In this part, we'll set up everything you need to start fine-tuning Small Language Models on your local machine. We'll focus on Apple Silicon optimization.
Why Your Setup Matters
Setting up your development environment correctly is like having a well-organized workshop - it makes everything else easier and prevents countless headaches down the road.

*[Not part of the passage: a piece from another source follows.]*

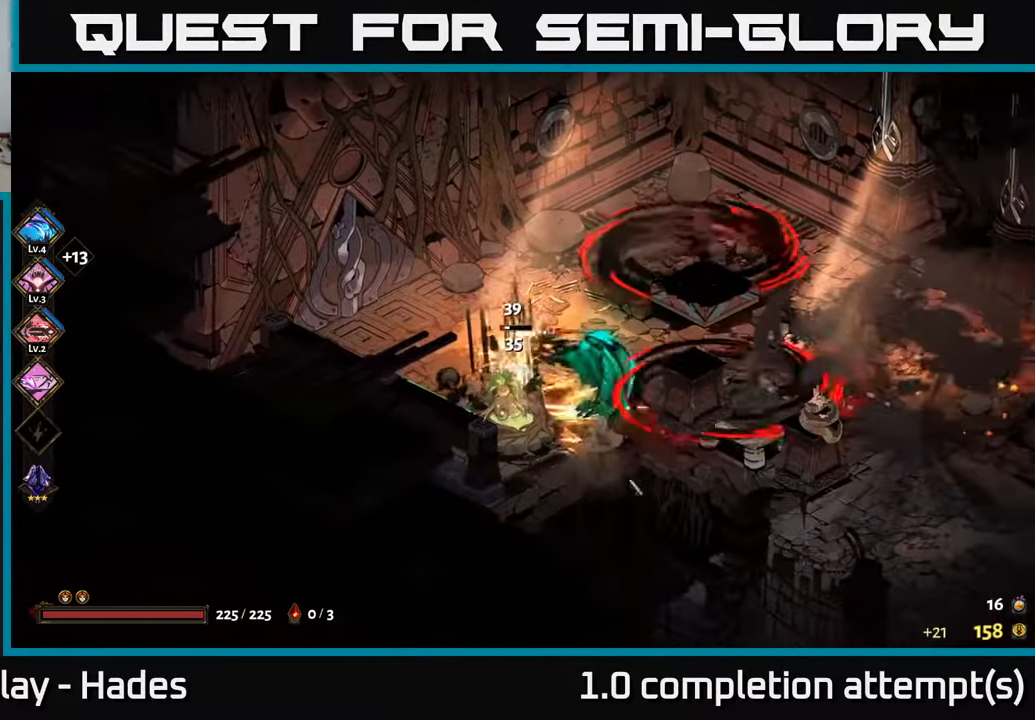
{"buttons": [], "left_stick": "center", "events": []}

A proper setup ensures:
- Optimal Performance: Getting the most out of your hardware
- Reproducible Results: Consistent behavior across sessions
- Easy Debugging: Clean environments make problems easier to trace
- Future Flexibility: Easy to experiment and extend
What are the Hardware Requirements and Recommendations?
Minimum Requirements
- RAM: 8GB (though 16GB+ is highly recommended)
- Storage: 20GB free space
- Processor: Apple Silicon (M1/M2/M3/M4)
Recommended Setup
- RAM: 16GB or more (more RAM = larger models you can run)
- Storage: 50GB+ free space (SSD recommended)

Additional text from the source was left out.